Consegna:
Converti le righe di testo di tutti i dati in una tabella Markdown con le colonne «Numero» e «Testo», numerando ciascuna riga di testo e omettendo le righe vuote. Escludi le immagini dalla risposta.

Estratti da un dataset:
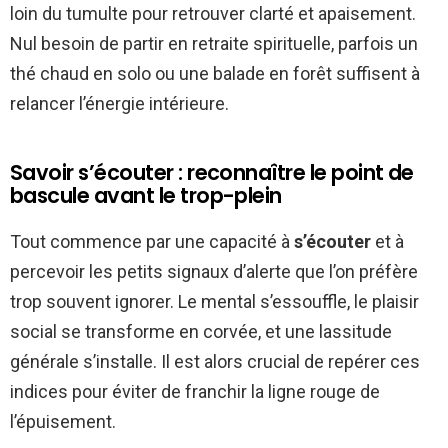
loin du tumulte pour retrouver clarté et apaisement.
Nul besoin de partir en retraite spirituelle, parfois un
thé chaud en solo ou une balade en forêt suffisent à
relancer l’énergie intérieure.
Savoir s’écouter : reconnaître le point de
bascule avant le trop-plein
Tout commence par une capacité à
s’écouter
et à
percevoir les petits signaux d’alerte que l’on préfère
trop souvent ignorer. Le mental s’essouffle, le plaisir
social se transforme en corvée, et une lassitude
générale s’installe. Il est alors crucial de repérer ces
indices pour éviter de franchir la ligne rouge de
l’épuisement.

Risultato:
| Numero | Testo |
|---|---|
| 1 | loin du tumulte pour retrouver clarté et apaisement. |
| 2 | Nul besoin de partir en retraite spirituelle, parfois un |
| 3 | thé chaud en solo ou une balade en forêt suffisent à |
| 4 | relancer l’énergie intérieure. |
| 5 | Savoir s’écouter : reconnaître le point de |
| 6 | bascule avant le trop-plein |
| 7 | Tout commence par une capacité à |
| 8 | s’écouter |
| 9 | et à |
| 10 | percevoir les petits signaux d’alerte que l’on préfère |
| 11 | trop souvent ignorer. Le mental s’essouffle, le plaisir |
| 12 | social se transforme en corvée, et une lassitude |
| 13 | générale s’installe. Il est alors crucial de repérer ces |
| 14 | indices pour éviter de franchir la ligne rouge de |
| 15 | l’épuisement. |